TAC strongly attacked Bristol-Myers Squibb for not realizing its March 14th offer to provide South Africa (and some other sub-Saharan countries) with its anti-AIDS drugs for just one US dollar per patient daily.
In its statement of May 8th, TAC claimed that the BMS offer was "a public relations stunt designed to alleviate activist and legal pressure..." because the price reduction was available only to governments and NGOs.

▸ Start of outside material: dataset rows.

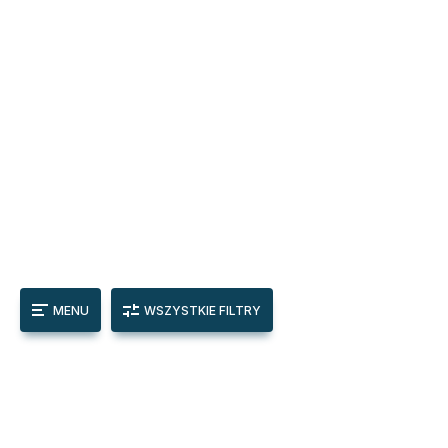
MENU
WSZYSTKIE FILTRY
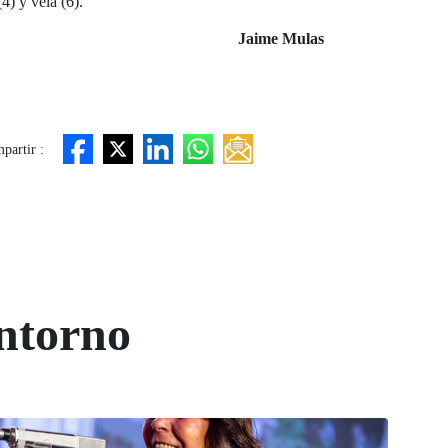
(4) y vela (6).
Jaime Mulas
partir :
ntorno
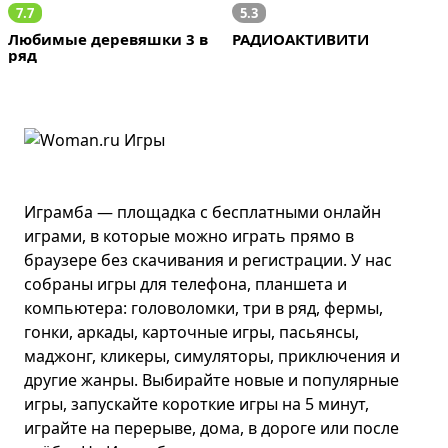
7.7
5.3
Любимые деревяшки 3 в 
РАДИОАКТИВИТИ
ряд
Играмба — площадка с бесплатными онлайн
играми, в которые можно играть прямо в
браузере без скачивания и регистрации. У нас
собраны игры для телефона, планшета и
компьютера: головоломки, три в ряд, фермы,
гонки, аркады, карточные игры, пасьянсы,
маджонг, кликеры, симуляторы, приключения и
другие жанры. Выбирайте новые и популярные
игры, запускайте короткие игры на 5 минут,
играйте на перерыве, дома, в дороге или после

No sub-Saharan African government distributes anti-retrovirals as part of the triple-drug therapy, and there is no NGO in South Africa with the capability of administering the triple-drug therapy to a significant number
of people, TAC stressed.
AIDS campaigners also rebuked Mbeki's government for the delay in realizing most of their promises-- among them, implementing a national program mother-to-child HIV prevention. Presently, anti-AIDS drugs like
AZT are only given to health workers, while the government is conducting trials with Nevirapine, but only on pregnant women (at just two hospitals in each of the nine provinces).
Despite earlier promises, Mbeki's government does not provide anti-retroviral drugs on public health care on the grounds that even with such a reduction in price, the drugs are still too costly, and toxicity and follow-up
care are problematic.
To force Mbeki to act, TAC and other local anti-AIDS lobbyists are threatening further legal action-- which would turn the tables, putting the victors in the Pretoria suit on the defensive.